The prime source of these fungs was community fundraising and public subscriptions. Furthermore, some royalties were also donated by recording artists, including Elton John and Frank Sinatra. As a result of these efforts, 17 adventure playgrounds were formed between 1948 – 1960. However, these were experimental. They were led by Pat Turner and Harry Killick, who were both play leaders.

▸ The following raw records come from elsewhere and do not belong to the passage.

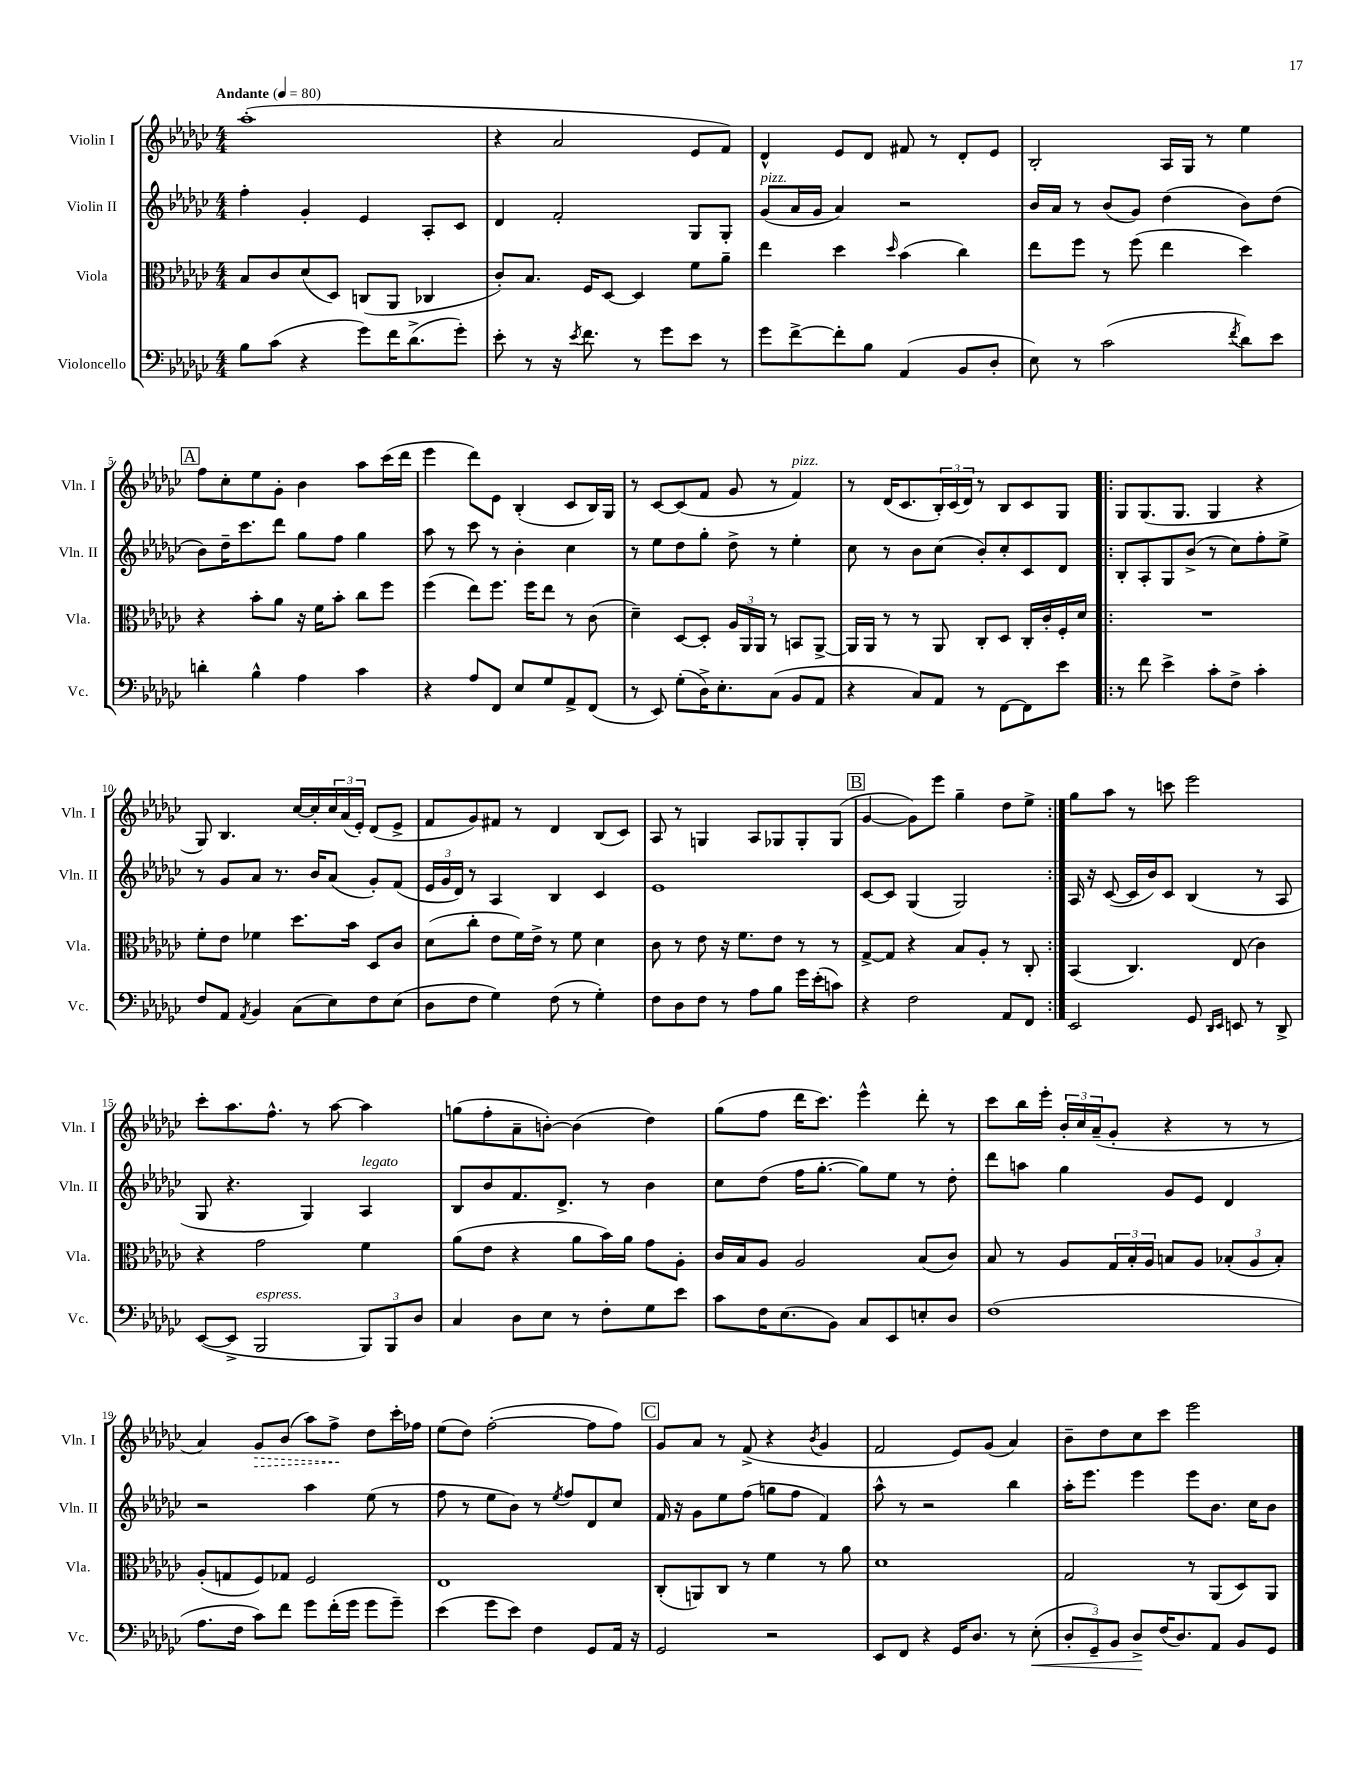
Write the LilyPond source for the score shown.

<<
\new StaffGroup <<
\new Staff = "s0" \with { instrumentName = "Violin I" shortInstrumentName = "Vln. I" } {
    \clef treble \key ges \major \numericTimeSignature \time 4/4 \tempo "Andante" 4 = 80
    aes''1-.( |
    r4 aes'2 ees'8 f'8) |
    des'4-^ ees'8 des'8 fis'8 r8 des'8-. ees'8 |
    bes2-. aes16 ges16 r8 ees''4 |
    \mark \markup { \box "A" } f''8 ces''8-. ees''8 ges'8-. bes'4 aes''8 ces'''16( des'''16 |
    ees'''4 des'''8) ees'8 bes4-.( ces'8 bes16) ges16 |
    r8 ces'8~ ces'8( f'8 ges'8 r8 f'4^\markup { \italic "pizz." }) |
    r8 des'16( ces'8. \tuplet 3/2 { bes16-.) ces'16( des'16) } r8 bes8 ces'8 ges8 |
    \repeat volta 2 { ges8 ges8.( ges8. ges4 r4 |
    ges8) bes4. ces''16~ ces''16-. \tuplet 3/2 { ces''16 aes'16( ees'16-.) } des'8( ees'8-> |
    f'8 ges'8) fis'8 r8 des'4 bes8( ces'8) |
    aes8 r8 g4 aes8 ges8 ges8-. ges8( |
    \mark \markup { \box "B" } ges'4~ ges'8) ees'''8 ges''4-- des''8 ees''8-> | }
    ges''8 aes''8 r8 c'''8 ees'''2 |
    ces'''8-. aes''8. f''8.-^ r8 aes''8~ aes''4 |
    g''8( f''8-. aes'8-- b'8~-.) b'4( des''4) |
    ges''8( f''8 des'''16 ces'''8.) ees'''4-^ des'''8-. r8 |
    ces'''8 bes''16 ees'''16-. \tuplet 3/2 { bes'16-. ces''16 aes'16--( } ges'8-. r4 r8 r8 |
    aes'4) \once \override Hairpin.style = #'dashed-line ges'8\> bes'8( aes''8) f''8->\! des''8 ces'''16-. fes''16 |
    ees''8( des''8) f''2~-.( f''8 f''8) |
    \mark \markup { \box "C" } ges'8 aes'8 r8 f'8->( r4 \acciaccatura { bes'8 } ges'4 |
    f'2 ees'8) ges'8( aes'4) |
    bes'8-- des''8 ces''8 ces'''8 ees'''2 \bar "|." |
}
\new Staff = "s1" \with { instrumentName = "Violin II" shortInstrumentName = "Vln. II" } {
    \clef treble \key ges \major \numericTimeSignature \time 4/4
    f''4-. ges'4-. ees'4 aes8-. ces'8 |
    des'4 f'2-. ges8 ges8-. |
    ges'8^\markup { \italic "pizz." }( aes'16 ges'16 aes'4) r2 |
    bes'16 aes'16 r8 bes'8( ges'8) des''4( bes'8) des''8( |
    \mark \markup { \box "A" } bes'8) des''16-- ces'''8. des'''8 ges''8 f''8 ges''4 |
    aes''8 r8 ces'''8 r8 bes'4-. ces''4 |
    r8 ees''8 des''8 ges''8-. des''8-> r8 ees''4-. |
    ces''8 r8 bes'8 ces''8( bes'8-.) ces''8-. ces'8 des'8 |
    \repeat volta 2 { bes8-. aes8-. ges8 bes'8->( r8 ces''8) f''8-. ees''8-> |
    r8 ges'8 aes'8 r8. bes'16 aes'8( ges'8-.) f'8( |
    \tuplet 3/2 { ees'16 ges'16 des'16) } r8 aes4 bes4 ces'4 |
    ees'1 |
    \mark \markup { \box "B" } ces'8~ ces'8 ges4( ges2) | }
    aes16 r16 ces'8~( ces'16 bes'16) ces'8 bes4( r8 aes8 |
    ges8 r4. ges4) aes4^\markup { \italic "legato" } |
    bes8 bes'8 f'8. des'8.-> r8 bes'4 |
    ces''8 des''8( f''16 ges''8.~-. ges''8) ees''8 r8 des''8-. |
    des'''8 a''8 ges''4 ges'8 ees'8 des'4 |
    r2 aes''4 ees''8( r8 |
    f''8 r8 ees''8 bes'8) r8 \acciaccatura { ees''8 } f''8 des'8 ces''8 |
    \mark \markup { \box "C" } f'16 r16 ges'8 ees''8 f''8( g''8 f''8 f'4) |
    aes''8-^ r8 r2 bes''4 |
    aes''16-. ees'''8. ees'''4 ees'''8 bes'8. ces''16 bes'8 \bar "|." |
}
\new Staff = "s2" \with { instrumentName = "Viola" shortInstrumentName = "Vla." } {
    \clef alto \key ges \major \numericTimeSignature \time 4/4
    bes8 ces'8 des'8( des8) c8( aes,8 ces4 |
    ces'8-.) bes8. f16 des8~ des4 f'8 aes'8-- |
    ees''4 des''4 \grace { des''16 } bes'4( ces''4) |
    ees''8 f''8 r8 f''8( ees''4 des''4) |
    \mark \markup { \box "A" } r4 bes'8-. aes'8 r16 f'16 bes'8-. ces''8 f''8 |
    f''4( ees''8) f''8. f''16 ees''8 r8 ces'8( |
    des'4--) des8~ des8-. \tuplet 3/2 { aes16 aes,16 aes,16 } r8 b,8 aes,8~-> |
    aes,16 aes,16 r8 r8 aes,8 ces8-. des8 ces16-. ces'16-. f16-. des'16 |
    \repeat volta 2 { R1 |
    f'8-. ees'8 fes'4 des''8. bes'16 des8 ces'8 |
    des'8( ces''8-. ees'8 f'16) ees'16-> r8 f'8 des'4 |
    ces'8 r8 ees'8 r16 f'8. ees'8 r8 r8 |
    \mark \markup { \box "B" } ges8~-> ges8 r4 bes8 aes8-. r8 ces8-. | }
    bes,4( ces4.) ees8( ces'4) |
    r4 ges'2 f'4 |
    aes'8( ees'8 r4 aes'8 bes'16) aes'16 ges'8 aes8-. |
    ces'16 bes16 aes8 aes2 bes8( ces'8) |
    bes8 r8 aes8 \tuplet 3/2 { ges16 bes16-. aes16 } b8 aes8 \tuplet 3/2 { bes8-.( aes8 bes8-.) } |
    aes8-.( g8 f8) ges8 f2 |
    ees1 |
    \mark \markup { \box "C" } ces8-.( a,8) ces8 r8 f'4 r8 aes'8 |
    des'1 |
    ges2 r8 aes,8( des8) aes,8 \bar "|." |
}
\new Staff = "s3" \with { instrumentName = "Violoncello" shortInstrumentName = "Vc." } {
    \clef bass \key ges \major \numericTimeSignature \time 4/4
    bes8 ces'8( r4 ges'8) f'16 des'8.->( ges'8-.) |
    ees'8-. r8 r16 \acciaccatura { ees'8 } f'8. r8 ges'8 ees'8 r8 |
    ges'8 f'8~-> f'8-. bes8 aes,4( bes,8 des8-. |
    ees8) r8 ces'2( \acciaccatura { f'8 } des'8) ees'8 |
    \mark \markup { \box "A" } d'4-. bes4-^ aes4 ces'4 |
    r4 aes8 f,8 ees8 ges8 aes,8-> f,8( |
    r8 ees,8) ges8-.( des16->) ees8.-. ces8( bes,8 aes,8 |
    r4 ces8) aes,8 r8 f,8~ f,8 ees'8 |
    \repeat volta 2 { r8 f'8 ees'4-> ces'8-. f8-> ces'4-. |
    f8 aes,8 \acciaccatura { aes,8 } bes,4 ces8( ees8) f8 ees8( |
    des8 f8 ges4) f8( r8 ges4-.) |
    f8 des8 f8 r8 aes8 bes8 ges'16 ees'16-.( c'8) |
    \mark \markup { \box "B" } r4 f2 aes,8 f,8 | }
    ees,2 ges,8 \grace { des,16 ees,16 } e,8 r8 des,8-> |
    ees,8~( ees,8-> bes,,2^\markup { \italic "espress." } \tuplet 3/2 { bes,,8) bes,,8 des8 } |
    ces4 des8 ees8 r8 f8-. ges8 ees'8 |
    ces'8 f16 ees8.( bes,8) ces8 ees,8 e8-. des8 |
    f1( |
    aes8. f16 ces'8) f'8 ges'8 f'16-.( ges'16 ges'8 ges'8--) |
    ees'4( ges'8 ees'8) f4 ges,8 aes,16 r16 |
    \mark \markup { \box "C" } ges,2 r2 |
    ees,8 f,8 r4 ges,16 des8. r8 ees8-.\<( |
    \tuplet 3/2 { des8-. ges,8--) bes,8 } des8->\! f16( des8.) aes,8 bes,8 ges,8 \bar "|." |
}
>>
>>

In the following years, Pat Turner did a lot of commendable work. He established 1'o'clock clubs and adventure playgrounds. He did this in London Parks. At the same time, Joe Benjamin, Ed Burman, and Gene Peckcarried out the same work in Camden. Furthermore, Mat McGuinn established parks in Glasgow where was Pat Smythe created them in Notting Hill.

Following these examples, many other people followed later in the 1970s. For instance, Jack Lambert had great success at the Welwyn Garden City whereas Stevenage Donne was quite successful at the Bandley Hill.

Later on, in the 1980s, there were a lot of concerns regarding child safety in unsupervised playgrounds. In this regard, there was a formation of the campaign safety committee, which was led by Donne Buck. This allowed the NPFA's safety group to achieve its vision of having safety surfaces on unsupervised playgrounds. This was one of the most significant achievements in playground history.